(Saved entries)
•••••
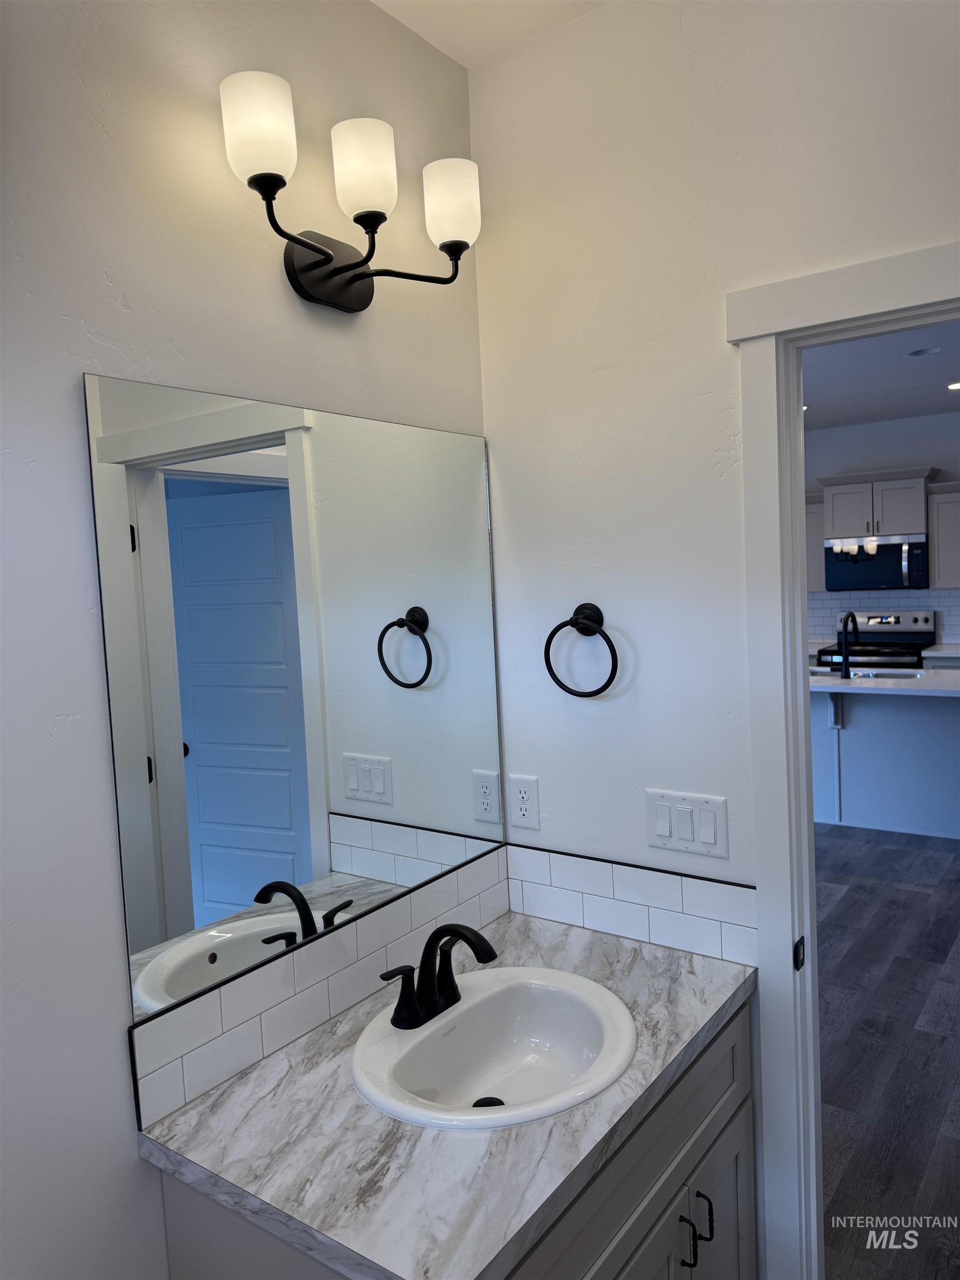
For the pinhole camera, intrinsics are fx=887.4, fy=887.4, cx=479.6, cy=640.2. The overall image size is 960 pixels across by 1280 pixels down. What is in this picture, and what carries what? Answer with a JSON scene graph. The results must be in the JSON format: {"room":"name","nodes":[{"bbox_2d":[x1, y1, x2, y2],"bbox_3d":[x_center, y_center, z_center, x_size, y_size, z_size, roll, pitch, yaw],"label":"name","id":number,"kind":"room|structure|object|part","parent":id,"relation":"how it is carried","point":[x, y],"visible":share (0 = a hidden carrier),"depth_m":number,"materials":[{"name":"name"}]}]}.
{"room":"bathroom","nodes":[
{"label":"bathroom","id":0,"kind":"room"},
{"bbox_2d":[0,0,493,1279],"bbox_3d":[-0.793,0.247,0.953,0.120,2.728,2.767,0,5,36],"label":"left wall","id":1,"kind":"structure","parent":0,"point":[130,1160],"depth_m":1.24,"materials":[{"name":"white paint"}]},
{"bbox_2d":[82,375,507,1033],"bbox_3d":[-0.238,0.060,1.608,0.007,0.923,0.931,0,5,36],"label":"mirror","id":2,"kind":"object","parent":1,"relation":"attached to","point":[365,775],"visible":0.99,"depth_m":1.47,"materials":[{"name":"mirror"}]},
{"bbox_2d":[127,841,511,1130],"bbox_3d":[0.024,0.586,1.487,0.570,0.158,0.949,0,5,36],"label":"tile backsplash","id":3,"kind":"structure","parent":1,"relation":"attached to","point":[494,859],"depth_m":1.65,"materials":[{"name":"white tile"}]},
{"bbox_2d":[219,68,482,318],"bbox_3d":[-0.203,-0.708,1.502,0.172,0.258,0.564,0,5,36],"label":"wall sconce","id":4,"kind":"object","parent":1,"relation":"attached to","point":[312,248],"visible":0.98,"depth_m":1.47,"materials":[{"name":"metal"}]},
{"bbox_3d":[-0.321,-0.753,1.316,0.101,0.126,0.102,0,5,36],"label":"shade","id":5,"kind":"part","parent":4,"relation":"part of","materials":[{"name":"white glass"}]},
{"bbox_3d":[-0.193,-0.770,1.472,0.099,0.130,0.101,0,5,36],"label":"shade","id":6,"kind":"part","parent":4,"relation":"part of","materials":[{"name":"white glass"}]},
{"bbox_3d":[-0.056,-0.792,1.627,0.102,0.126,0.101,0,5,36],"label":"shade","id":7,"kind":"part","parent":4,"relation":"part of","materials":[{"name":"white glass"}]},
{"bbox_2d":[370,0,614,66],"bbox_3d":[-0.080,-1.133,0.283,1.967,0.099,2.993,0,5,36],"label":"ceiling","id":8,"kind":"structure","parent":0,"point":[441,46],"depth_m":1.73,"materials":[{"name":"white paint"}]},
{"bbox_2d":[473,0,959,1276],"bbox_3d":[0.442,0.144,1.773,3.458,2.746,0.119,0,5,36],"label":"right wall","id":9,"kind":"structure","parent":0,"point":[721,348],"depth_m":1.72,"materials":[{"name":"white paint"}]},
{"bbox_2d":[509,773,540,829],"bbox_3d":[0.098,0.359,1.976,0.072,0.116,0.008,0,5,36],"label":"electrical outlet","id":10,"kind":"object","parent":9,"relation":"attached to","point":[523,794],"visible":0.99,"depth_m":1.97,"materials":[{"name":"white plastic"}]},
{"bbox_2d":[545,602,618,697],"bbox_3d":[0.214,0.020,1.821,0.163,0.191,0.065,0,5,36],"label":"towel ring","id":11,"kind":"object","parent":9,"relation":"attached to","point":[555,676],"visible":0.98,"depth_m":1.82,"materials":[{"name":"black metal"}]},
{"bbox_2d":[505,842,757,966],"bbox_3d":[0.294,0.539,1.855,0.579,0.142,0.012,0,5,36],"label":"tile backsplash","id":12,"kind":"structure","parent":9,"relation":"attached to","point":[586,923],"depth_m":1.83,"materials":[{"name":"white tile"}]},
{"bbox_2d":[645,787,731,858],"bbox_3d":[0.405,0.360,1.756,0.172,0.117,0.012,0,5,36],"label":"light switch","id":13,"kind":"object","parent":9,"relation":"attached to","point":[660,829],"visible":0.98,"depth_m":1.75,"materials":[{"name":"white plastic"}]},
{"bbox_2d":[730,242,959,1277],"bbox_3d":[0.900,0.428,1.484,0.878,2.144,0.167,0,5,36],"label":"door frame","id":14,"kind":"structure","parent":9,"relation":"attached to","point":[798,568],"depth_m":1.62,"materials":[{"name":"white paint"}]},
{"bbox_2d":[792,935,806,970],"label":"strike plate","id":15,"kind":"object","parent":14,"relation":"attached to","point":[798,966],"visible":0.95,"depth_m":1.66,"materials":[{"name":"black metal"}]},
{"bbox_2d":[802,318,959,432],"bbox_3d":[1.958,-1.564,4.628,6.113,0.100,6.210,0,5,36],"label":"kitchen ceiling","id":16,"kind":"structure","parent":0,"point":[950,372],"depth_m":5.50,"materials":[{"name":"white paint"}]},
{"bbox_2d":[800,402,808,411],"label":"recessed light","id":17,"kind":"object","parent":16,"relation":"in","point":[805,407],"visible":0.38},
{"bbox_2d":[907,345,941,356],"bbox_3d":[2.377,-1.549,4.749,0.168,0.016,0.165,0,5,36],"label":"recessed light","id":18,"kind":"object","parent":16,"relation":"in","point":[921,353],"visible":0.98,"depth_m":4.76,"materials":[{"name":"white"}]},
{"bbox_2d":[945,381,959,390],"bbox_3d":[3.140,-1.670,5.818,0.169,0.008,0.168,0,5,36],"label":"recessed light","id":19,"kind":"object","parent":16,"relation":"in","point":[958,385],"visible":0.99,"depth_m":5.83,"materials":[{"name":"white"}]},
{"bbox_2d":[804,411,959,649],"bbox_3d":[3.569,-0.443,7.349,6.203,2.757,0.120,0,5,36],"label":"kitchen wall","id":20,"kind":"structure","parent":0,"point":[881,429],"depth_m":7.30,"materials":[{"name":"white paint"}]},
{"bbox_2d":[803,492,826,593],"bbox_3d":[2.642,-0.819,7.554,0.631,0.808,0.349,0,5,36],"label":"upper cabinet","id":21,"kind":"object","parent":20,"relation":"attached to","point":[816,549],"visible":0.25,"depth_m":7.32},
{"bbox_2d":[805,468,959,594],"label":"upper cabinet","id":22,"kind":"object","parent":20,"relation":"attached to","point":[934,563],"visible":0.64,"depth_m":6.55,"materials":[{"name":"white paint"}]},
{"bbox_2d":[823,534,929,590],"bbox_3d":[3.214,-0.619,7.146,0.760,0.405,0.450,0,5,36],"label":"microwave","id":23,"kind":"object","parent":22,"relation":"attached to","point":[890,579],"visible":0.92,"depth_m":6.99,"materials":[{"name":"metal"}]},
{"bbox_2d":[807,587,959,646],"bbox_3d":[3.382,-0.201,7.315,2.887,0.441,0.008,0,5,36],"label":"tile backsplash","id":24,"kind":"structure","parent":20,"relation":"attached to","point":[955,598],"depth_m":7.35,"materials":[{"name":"white tile"}]},
{"bbox_2d":[928,482,959,588],"bbox_3d":[3.852,-0.809,6.746,0.777,0.816,0.359,0,5,36],"label":"upper cabinet","id":25,"kind":"object","parent":20,"relation":"attached to","point":[945,496],"visible":0.87,"depth_m":6.80,"materials":[{"name":"white paint"}]},
{"bbox_2d":[815,820,959,1279],"bbox_3d":[1.528,1.311,4.217,7.109,0.060,8.280,0,5,36],"label":"floor","id":26,"kind":"structure","parent":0,"point":[890,850],"depth_m":3.01,"materials":[{"name":"wood"}]},
{"bbox_2d":[154,994,758,1279],"bbox_3d":[0.065,1.124,1.527,0.577,0.848,0.998,0,5,36],"label":"vanity cabinet","id":27,"kind":"object","parent":26,"relation":"on","point":[750,1189],"visible":0.36,"depth_m":1.36,"materials":[{"name":"grey paint"}]},
{"bbox_2d":[140,909,757,1279],"bbox_3d":[0.018,0.684,1.476,0.614,0.038,0.967,0,5,36],"label":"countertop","id":28,"kind":"structure","parent":27,"relation":"on","point":[235,1095],"depth_m":1.22,"materials":[{"name":"grey stone"}]},
{"bbox_2d":[381,922,497,1030],"bbox_3d":[-0.043,0.555,1.501,0.161,0.165,0.242,0,5,36],"label":"faucet","id":29,"kind":"object","parent":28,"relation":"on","point":[431,939],"visible":1,"depth_m":1.50,"materials":[{"name":"black metal"}]},
{"bbox_2d":[350,966,639,1131],"bbox_3d":[0.034,0.721,1.480,0.439,0.149,0.509,0,5,36],"label":"sink","id":30,"kind":"object","parent":28,"relation":"in","point":[454,1015],"visible":0.89,"depth_m":1.55,"materials":[{"name":"white ceramic"}]},
{"bbox_3d":[0.354,1.036,1.533,0.032,0.094,0.012,0,5,36],"label":"bar pull","id":31,"kind":"part","parent":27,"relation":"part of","materials":[{"name":"black metal"}]},
{"bbox_3d":[0.403,1.038,1.599,0.032,0.094,0.012,0,5,36],"label":"bar pull","id":32,"kind":"part","parent":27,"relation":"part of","materials":[{"name":"black metal"}]},
{"bbox_2d":[813,610,938,668],"bbox_3d":[3.147,0.381,7.074,0.767,1.177,0.725,0,5,36],"label":"stove","id":33,"kind":"object","parent":26,"relation":"on","point":[919,638],"visible":0.34,"depth_m":7.10,"materials":[{"name":"silver metal"}]},
{"bbox_2d":[810,685,959,839],"bbox_3d":[2.389,0.680,5.613,2.426,0.895,0.950,0,5,36],"label":"kitchen island","id":34,"kind":"object","parent":26,"relation":"on","point":[945,719],"visible":0.8,"depth_m":5.29,"materials":[{"name":"white paint"}]},
{"bbox_2d":[807,665,959,696],"bbox_3d":[2.572,0.241,5.371,2.192,0.042,0.961,0,5,36],"label":"island countertop","id":35,"kind":"structure","parent":34,"relation":"on","point":[834,681],"depth_m":5.15,"materials":[{"name":"white stone"}]},
{"bbox_2d":[836,608,858,678],"bbox_3d":[2.308,0.012,5.532,0.100,0.423,0.262,0,5,36],"label":"kitchen faucet","id":36,"kind":"object","parent":35,"relation":"on","point":[848,616],"visible":0.99,"depth_m":5.45,"materials":[{"name":"black metal"}]},
{"bbox_2d":[810,667,921,680],"bbox_3d":[2.430,0.329,5.661,0.727,0.195,0.478,0,5,36],"label":"kitchen sink","id":37,"kind":"object","parent":35,"relation":"in","point":[863,673],"visible":0.28,"depth_m":5.80,"materials":[{"name":"silver metal"}]},
{"bbox_2d":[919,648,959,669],"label":"base cabinet","id":38,"kind":"object","parent":26,"relation":"on","point":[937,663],"visible":0.13,"depth_m":6.58,"materials":[{"name":"white"}]},
{"bbox_2d":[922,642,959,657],"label":"kitchen countertop","id":39,"kind":"structure","parent":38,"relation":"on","point":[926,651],"depth_m":6.67,"materials":[{"name":"white stone"}]}
]}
•••••
_Brief_
Every line in the data that includes the word "room" should be counted, and only the resulting number given.

_Response_
3